*Textauszug:*
Doch dieses Urvertrauen zwischen Bürger und Regierung, Lebenselixier der direkten Demokratie, steht heute im luftleeren Raum. Der Bruch zwischen dem Souverän und der Landesregierung mit ihren Heerscharen von Funktionären wurde 1992 Tatsache. Der Bundesrat hat dem Volk nie verziehen, dass es damals Nein sagte zum «EU-Trainingslager» EWR. Seither trachtet Bundesbern nach Umgehung des damaligen Entscheids, nach Übertölpelung des Volkes also. Da findet Vertrauen zwischen Bürger und Regierung keinen Nährboden mehr.

Mögen die mit Lug und Trug inszenierten Umtriebe gegen die Familieninitiative auch bald vergessen sein, so bleiben jene im Amt, die für die täuschenden Machenschaften verantwortlich sind. Sie sind identisch mit denen, die jetzt die sog. «institutionelle Einbindung» der Schweiz in den EU-Apparat vorantreiben – und mit vieldeutigen Formeln verschweigen, dass damit nichts weniger als die Preisgabe der Souveränität, die Preisgabe von Unabhängigkeit und Selbstbestimmung der Schweiz Tatsache werden wird.

*Aufgaben:*
• 1. Nennen Sie alles, dessen Preisgabe laut dem Textauszug zur Einbindung der Schweiz in die EU mit dieser Einbindung Tatsache werden wird.
• 2. Führen Sie den Text über das Verhältnis zwischen dem Schweizer Volk und Bundesbern im Anschluss an seinen letzten Satz weiter.

*Bereitgestelltes Material:*

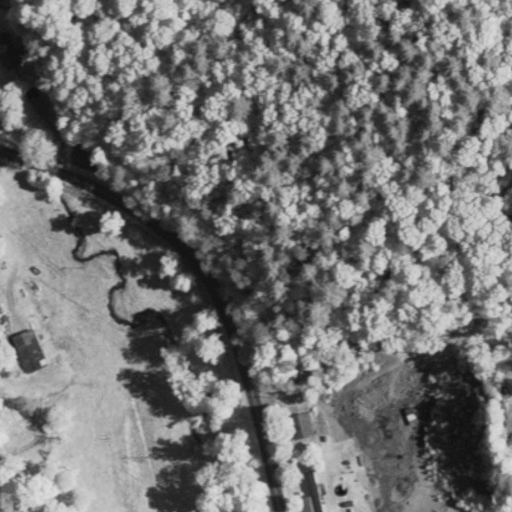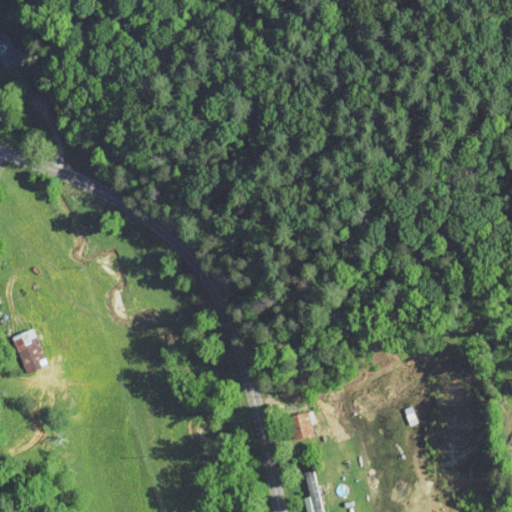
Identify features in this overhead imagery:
building: (10, 52)
road: (8, 135)
road: (206, 275)
building: (30, 350)
building: (303, 424)
building: (312, 493)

*Lösungen:*
• 1. Souveränität, Unabhängigkeit, Selbstbestimmung der Schweiz

• 2.
Wo Täuschung Teil der Regierungspolitik wird, stirbt das Vertrauen als Lebensader der direkten Demokratie. Erst wenn das «Führungspersonal» Bundesberns ausgewechselt ist, kann die direkte Demokratie wieder aufblühen. An dieser Tatsache führt kein Weg vorbei.